Pour a small amount of the cracked patina into a bowl. A little of this product goes a long way. Although the instructions recommend adding some water, I find it works better for me undiluted.
Final Coat Of Paint
After all these steps I can finally get to dive into my favorite part of the renovation. The moment when all the character and layers come together is where I get lost in the creative process.
I start by applying my Weathered White paint with my round, dense chalk paint brush. I do not use any water for this technique, as I normally wood when painting with chalk paint. I go up and down with my brush over the surface.
I keep paint coverage slightly heavy when I apply it with my brush.
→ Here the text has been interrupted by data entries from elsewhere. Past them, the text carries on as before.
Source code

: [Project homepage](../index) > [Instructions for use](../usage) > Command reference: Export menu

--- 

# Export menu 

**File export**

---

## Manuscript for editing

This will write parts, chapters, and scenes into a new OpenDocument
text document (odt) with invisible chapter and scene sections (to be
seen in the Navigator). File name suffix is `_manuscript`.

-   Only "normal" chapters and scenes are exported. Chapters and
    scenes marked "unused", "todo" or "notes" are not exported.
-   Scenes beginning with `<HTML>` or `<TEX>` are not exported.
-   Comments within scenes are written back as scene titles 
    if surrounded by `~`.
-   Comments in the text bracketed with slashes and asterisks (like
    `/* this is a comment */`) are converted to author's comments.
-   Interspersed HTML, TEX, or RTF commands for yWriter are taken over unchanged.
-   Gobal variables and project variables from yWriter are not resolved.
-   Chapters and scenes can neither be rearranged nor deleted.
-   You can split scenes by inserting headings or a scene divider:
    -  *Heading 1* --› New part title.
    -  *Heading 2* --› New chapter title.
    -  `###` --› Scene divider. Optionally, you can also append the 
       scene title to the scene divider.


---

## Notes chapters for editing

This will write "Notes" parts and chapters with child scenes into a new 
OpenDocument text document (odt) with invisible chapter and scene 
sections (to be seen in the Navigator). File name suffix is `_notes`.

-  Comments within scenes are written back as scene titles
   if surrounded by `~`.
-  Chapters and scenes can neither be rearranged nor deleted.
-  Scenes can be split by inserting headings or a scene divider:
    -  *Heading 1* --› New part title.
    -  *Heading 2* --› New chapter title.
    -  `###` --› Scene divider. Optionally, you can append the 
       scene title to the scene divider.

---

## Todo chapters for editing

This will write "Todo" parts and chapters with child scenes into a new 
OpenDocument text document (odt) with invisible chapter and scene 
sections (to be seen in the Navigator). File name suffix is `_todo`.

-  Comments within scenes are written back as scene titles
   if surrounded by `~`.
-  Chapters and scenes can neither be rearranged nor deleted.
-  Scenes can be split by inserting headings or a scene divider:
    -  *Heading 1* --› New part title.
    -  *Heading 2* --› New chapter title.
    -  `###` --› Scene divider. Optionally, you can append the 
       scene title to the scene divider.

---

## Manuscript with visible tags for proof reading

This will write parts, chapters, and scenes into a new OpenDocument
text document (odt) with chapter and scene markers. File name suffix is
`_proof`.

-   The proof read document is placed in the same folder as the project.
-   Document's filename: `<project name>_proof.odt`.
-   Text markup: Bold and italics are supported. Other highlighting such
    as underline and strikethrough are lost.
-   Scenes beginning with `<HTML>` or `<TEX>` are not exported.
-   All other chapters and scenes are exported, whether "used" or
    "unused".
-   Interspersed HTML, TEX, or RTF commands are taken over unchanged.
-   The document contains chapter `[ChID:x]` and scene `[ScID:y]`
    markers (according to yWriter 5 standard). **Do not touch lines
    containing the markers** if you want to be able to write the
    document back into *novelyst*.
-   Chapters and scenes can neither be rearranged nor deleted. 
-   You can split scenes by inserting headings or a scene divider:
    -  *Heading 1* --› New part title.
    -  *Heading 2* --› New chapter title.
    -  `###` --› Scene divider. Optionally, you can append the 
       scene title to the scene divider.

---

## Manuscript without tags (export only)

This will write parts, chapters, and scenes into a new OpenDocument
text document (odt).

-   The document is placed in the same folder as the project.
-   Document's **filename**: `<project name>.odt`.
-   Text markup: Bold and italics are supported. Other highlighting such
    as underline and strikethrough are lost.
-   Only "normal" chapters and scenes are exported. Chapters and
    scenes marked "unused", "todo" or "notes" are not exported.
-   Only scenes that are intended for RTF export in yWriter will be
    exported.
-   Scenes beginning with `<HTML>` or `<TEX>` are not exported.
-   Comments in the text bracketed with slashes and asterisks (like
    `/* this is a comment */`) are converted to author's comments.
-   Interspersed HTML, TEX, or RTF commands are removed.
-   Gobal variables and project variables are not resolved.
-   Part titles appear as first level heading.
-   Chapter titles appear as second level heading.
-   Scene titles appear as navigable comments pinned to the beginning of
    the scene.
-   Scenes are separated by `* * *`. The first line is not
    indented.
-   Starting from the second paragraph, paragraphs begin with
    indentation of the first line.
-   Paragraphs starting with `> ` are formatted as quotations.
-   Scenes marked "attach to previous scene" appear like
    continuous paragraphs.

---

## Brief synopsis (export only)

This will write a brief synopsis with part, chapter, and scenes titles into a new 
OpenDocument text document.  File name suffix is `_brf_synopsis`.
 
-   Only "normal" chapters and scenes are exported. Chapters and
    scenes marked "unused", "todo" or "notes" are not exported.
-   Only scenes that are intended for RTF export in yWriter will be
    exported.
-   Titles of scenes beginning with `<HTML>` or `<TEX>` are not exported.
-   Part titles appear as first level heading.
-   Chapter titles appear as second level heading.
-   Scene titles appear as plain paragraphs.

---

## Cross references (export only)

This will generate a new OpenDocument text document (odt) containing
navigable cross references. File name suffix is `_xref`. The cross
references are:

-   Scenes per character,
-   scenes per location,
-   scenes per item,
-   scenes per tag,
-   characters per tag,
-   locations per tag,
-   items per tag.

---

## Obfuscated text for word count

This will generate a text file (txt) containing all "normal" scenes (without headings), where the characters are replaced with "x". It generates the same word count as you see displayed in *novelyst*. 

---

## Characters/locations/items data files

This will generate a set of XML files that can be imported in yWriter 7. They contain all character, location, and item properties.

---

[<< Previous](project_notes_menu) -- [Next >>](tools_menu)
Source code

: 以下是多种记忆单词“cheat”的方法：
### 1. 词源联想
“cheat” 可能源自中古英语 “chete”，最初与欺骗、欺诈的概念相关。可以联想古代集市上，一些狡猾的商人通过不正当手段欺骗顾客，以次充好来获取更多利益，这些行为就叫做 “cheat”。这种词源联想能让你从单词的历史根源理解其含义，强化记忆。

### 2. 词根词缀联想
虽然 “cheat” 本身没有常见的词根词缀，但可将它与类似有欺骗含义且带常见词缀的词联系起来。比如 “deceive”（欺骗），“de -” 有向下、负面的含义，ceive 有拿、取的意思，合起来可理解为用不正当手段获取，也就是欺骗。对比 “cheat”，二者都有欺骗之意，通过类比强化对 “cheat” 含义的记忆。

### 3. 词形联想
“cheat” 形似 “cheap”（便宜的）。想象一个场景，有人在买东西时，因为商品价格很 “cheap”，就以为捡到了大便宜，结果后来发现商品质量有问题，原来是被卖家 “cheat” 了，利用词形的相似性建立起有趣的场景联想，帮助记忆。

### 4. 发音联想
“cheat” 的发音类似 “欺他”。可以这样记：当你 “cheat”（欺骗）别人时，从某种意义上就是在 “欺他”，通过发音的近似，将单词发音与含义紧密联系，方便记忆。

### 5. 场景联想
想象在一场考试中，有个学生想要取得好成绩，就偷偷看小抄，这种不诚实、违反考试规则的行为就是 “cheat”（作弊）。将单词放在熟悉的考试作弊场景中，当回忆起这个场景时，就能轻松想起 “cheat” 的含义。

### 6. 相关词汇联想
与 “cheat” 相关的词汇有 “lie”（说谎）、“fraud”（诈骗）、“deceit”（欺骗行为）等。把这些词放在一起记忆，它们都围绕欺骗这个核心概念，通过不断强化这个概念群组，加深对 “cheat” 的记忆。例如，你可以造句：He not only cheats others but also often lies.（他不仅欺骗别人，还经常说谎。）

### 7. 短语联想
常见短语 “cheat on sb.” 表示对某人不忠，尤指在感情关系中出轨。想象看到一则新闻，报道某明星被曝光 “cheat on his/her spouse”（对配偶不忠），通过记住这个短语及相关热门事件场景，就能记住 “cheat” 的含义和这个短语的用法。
Then I wait a few seconds, (don’t wait longer than approximately 30 seconds), and I go back over the section I just painted, softly hitting the surface up and down with my brush.
This causes the brush to remove some of the paint, exposing the colors underneath in a distressed fashion.
I continue doing this, working the white paint and watching the crackled effect take place. As you experiment with the amount of paint you apply, followed by the dabbing up and down brush technique, you will get varying results in each spot. I also recommend leaving small parts of the under colors and the stencils exposed. How much or how little you leave exposed will change up your final look. It is up to you what you prefer.
If you feel your top color is too thinned out, you can fill in with more paint on a subsequent coat, but be careful not to completely cover your crackled look.
I sealed the paint of this piece with my favorite finishing wax, Soft Southern Strokes Finishing Wax.
I think this dresser turned out so beautiful. Even the texture feels old and as if the piece has been worn down in parts over the years.